Esta estratégia está condenada ao fracasso. Por tudo o que foi já referido, mas também porque as empresas já pagam mais de encargos financeiros do que em salários, incluindo remunerações com a Segurança Social: 425,1 milhões de euros em salários contra 712,1 milhões de euros em juros.

(Gráfico 6)

Ou seja, podiam ser despedidos todos os trabalhadores que as empresas continuariam a registar prejuízos, devido à elevada factura com o pagamento de juros.

Contudo, a redução de trabalhadores é um traço comum na estratégia seguida nas empresas de transportes públicos. E vai continuar nos próximos anos, pois todas têm já planos para reduzir trabalhadores em 2012 e algumas para efectuar despedimentos em 2013…

Conclusão

A despesa com juros tem contribuído de forma significativa para o aumento da dívida das empresas de transportes públicos.
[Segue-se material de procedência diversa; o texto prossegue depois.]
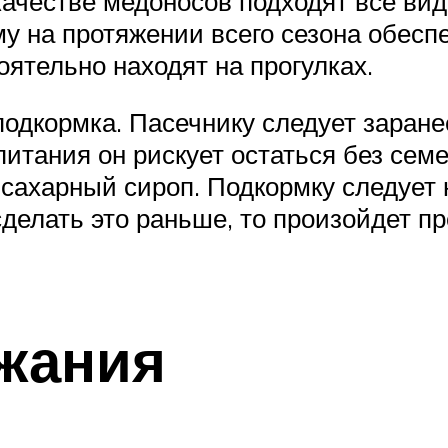
 качестве медоносов подходят все вид
му на протяжении всего сезона обес
ятельно находят на прогулках.
одкормка. Пасечнику следует заранее 
питания он рискует остаться без сем
 сахарный сироп. Подкормку следует 
сделать это раньше, то произойдет 
жания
É uma factura apresentada aos cidadãos, a quem exigem agora sacrifícios para garantir a rentabilidade às instituições financeiras. À medida que os anos passam, os encargos financeiros vão subindo de forma galopante. E este é um dado alarmante, porque ao aumento desta factura corresponde a destruição dos serviços prestados, a limitação do acesso da população a estes e o despedimento massivo de trabalhadores.

Estas medidas levam, por sua vez, à perda de passageiros, de escala nas empresas, logo, à queda das receitas e ao aumento das dificuldades. A estas responde-se com a mesma estratégia, sucessivamente. É a lógica da austeridade aplicada ao sector dos transportes.

Será esta dívida legítima e sustentável, se para ser paga são despedidos milhares de trabalhadores e se destrói o serviço à população?